───── EXTRACTED DATA ─────

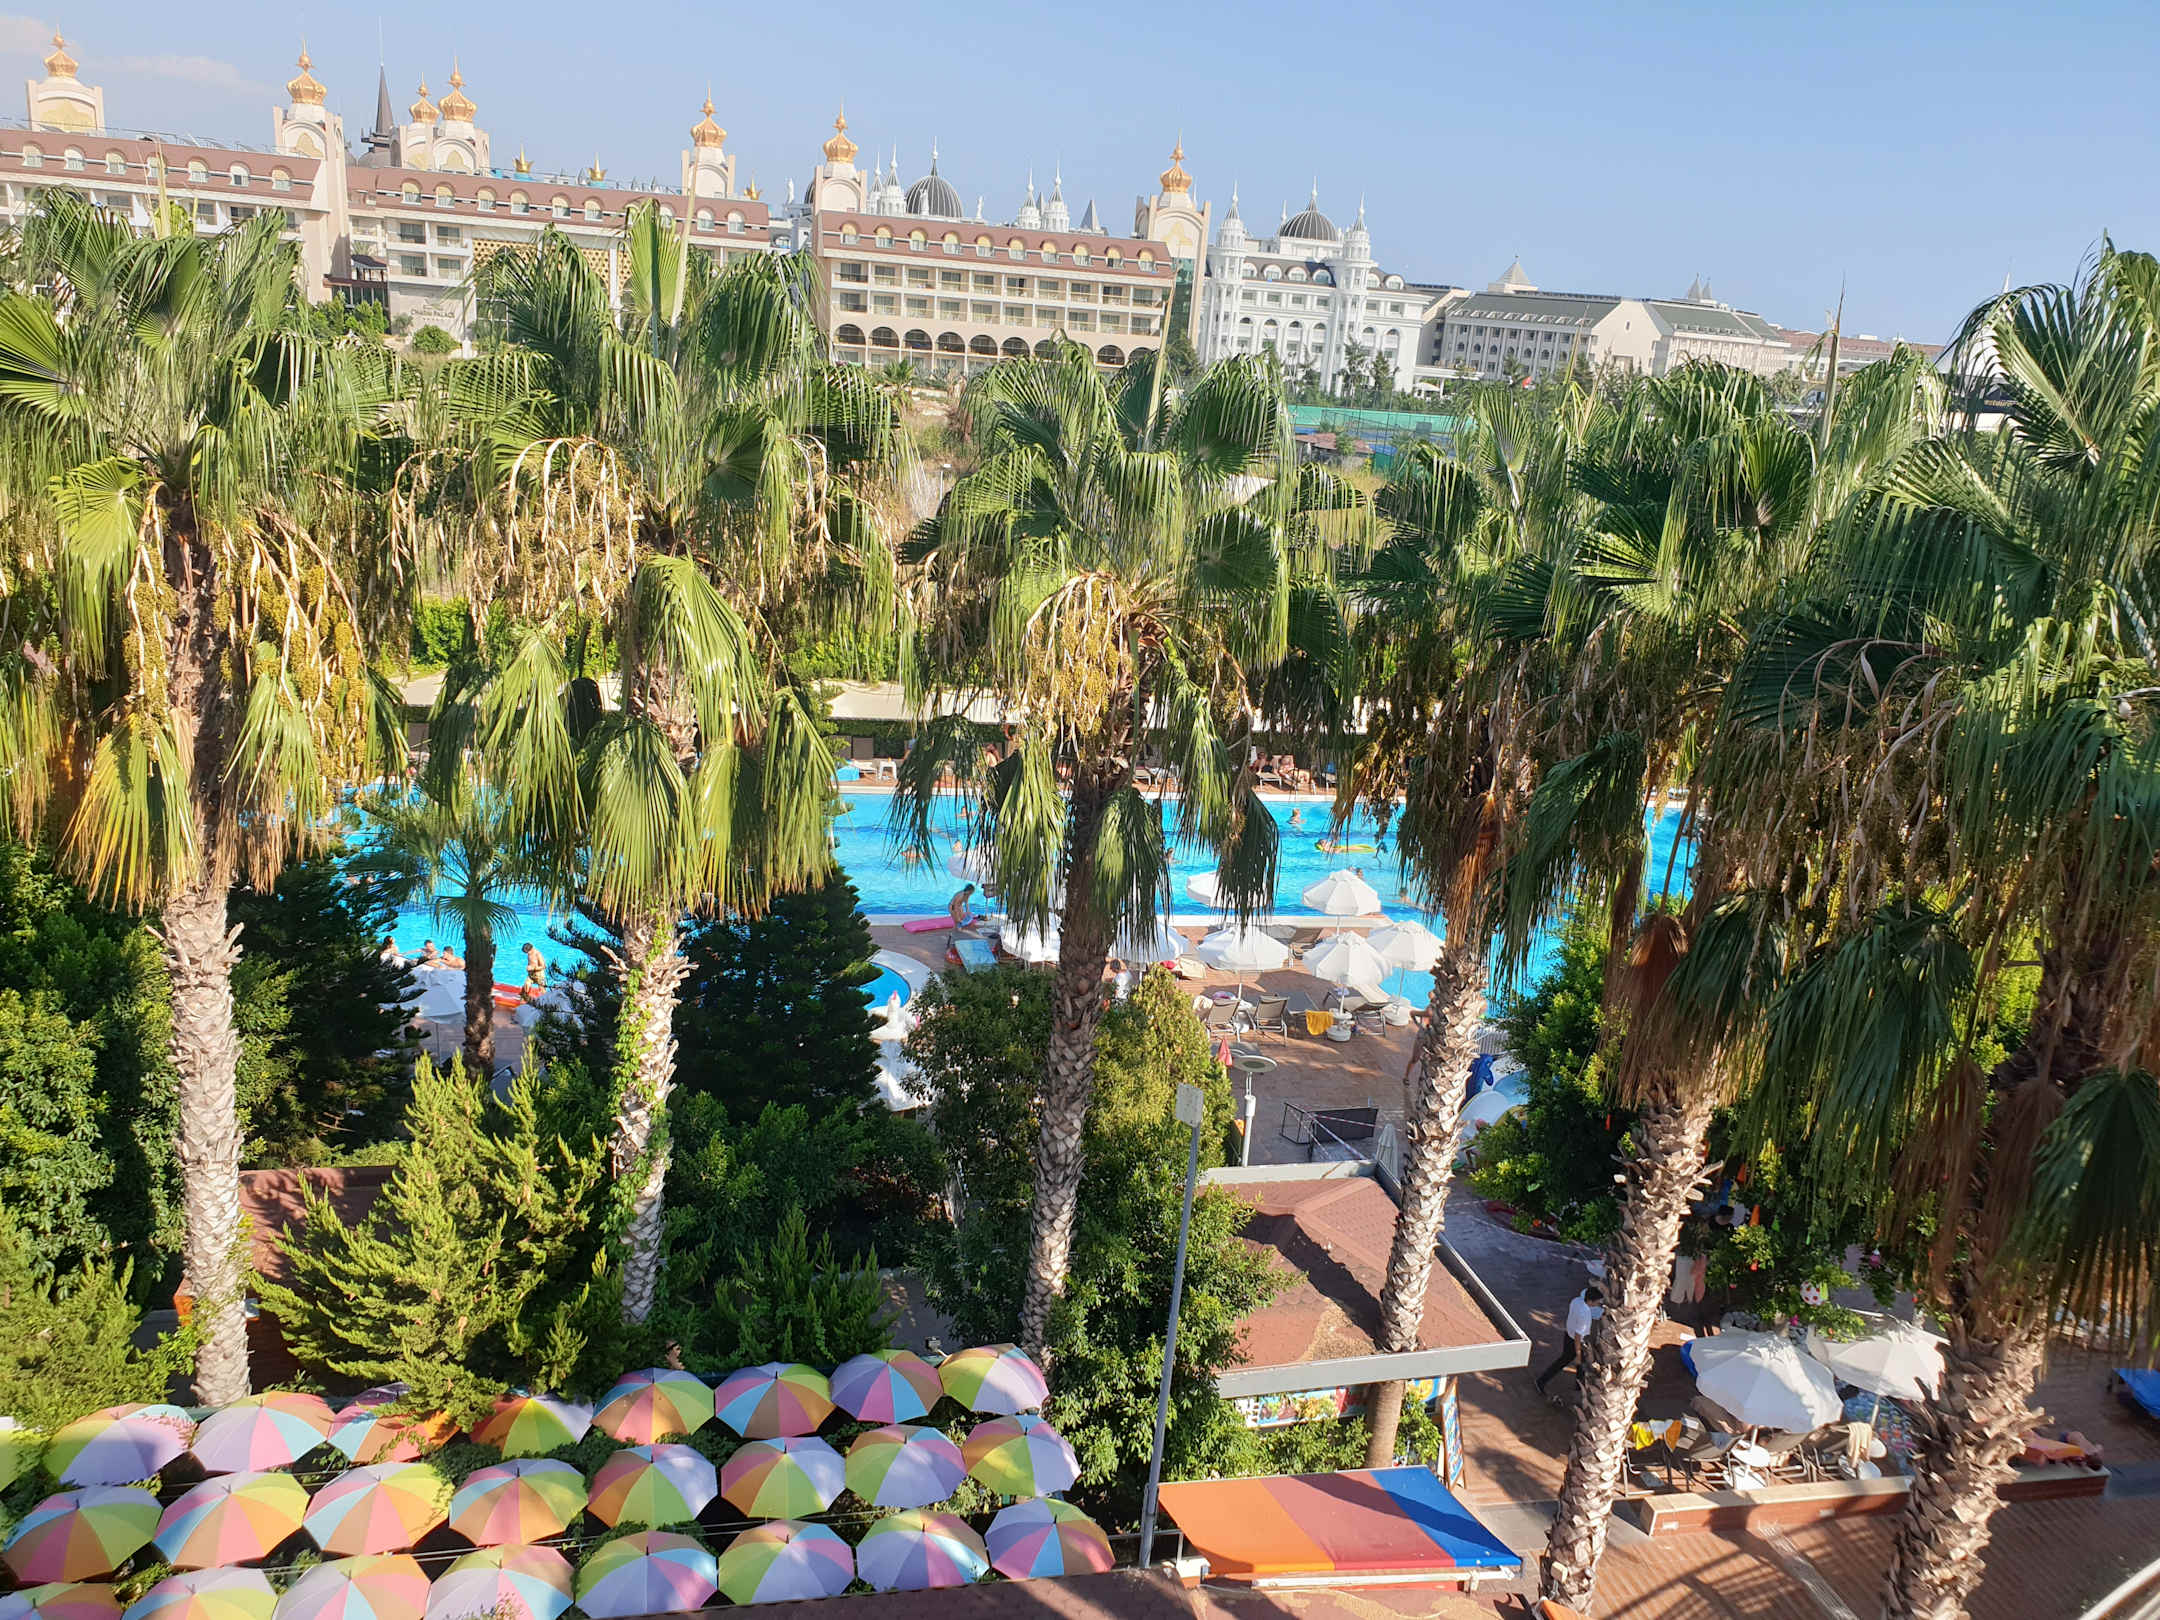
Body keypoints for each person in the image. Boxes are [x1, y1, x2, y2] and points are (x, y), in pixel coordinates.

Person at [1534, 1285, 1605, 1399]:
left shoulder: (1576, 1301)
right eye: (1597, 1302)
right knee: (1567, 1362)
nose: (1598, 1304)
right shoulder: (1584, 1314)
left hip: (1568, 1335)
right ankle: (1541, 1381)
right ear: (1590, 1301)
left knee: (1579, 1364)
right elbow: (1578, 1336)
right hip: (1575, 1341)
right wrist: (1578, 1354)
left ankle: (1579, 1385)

─────
───── EXTRACTED DATA ─────

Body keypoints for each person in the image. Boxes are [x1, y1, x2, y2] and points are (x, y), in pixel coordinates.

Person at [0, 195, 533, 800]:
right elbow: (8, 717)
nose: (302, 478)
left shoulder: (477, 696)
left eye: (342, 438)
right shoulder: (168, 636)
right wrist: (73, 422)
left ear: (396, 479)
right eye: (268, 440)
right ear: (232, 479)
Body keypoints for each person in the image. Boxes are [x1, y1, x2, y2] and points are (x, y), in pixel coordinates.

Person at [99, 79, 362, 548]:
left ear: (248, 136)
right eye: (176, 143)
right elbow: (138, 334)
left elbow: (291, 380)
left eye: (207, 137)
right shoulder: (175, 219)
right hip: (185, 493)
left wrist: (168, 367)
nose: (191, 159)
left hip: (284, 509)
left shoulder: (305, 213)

─────

### WHAT THE TASK REQUIRES
Reproduce verbatim only the segment of the listing bounded by the line containing "right hip: (185, 493)" and the line containing "left shoulder: (305, 213)", with both boundary lines included.

### YOUR RESPONSE
right hip: (185, 493)
left wrist: (168, 367)
nose: (191, 159)
left hip: (284, 509)
left shoulder: (305, 213)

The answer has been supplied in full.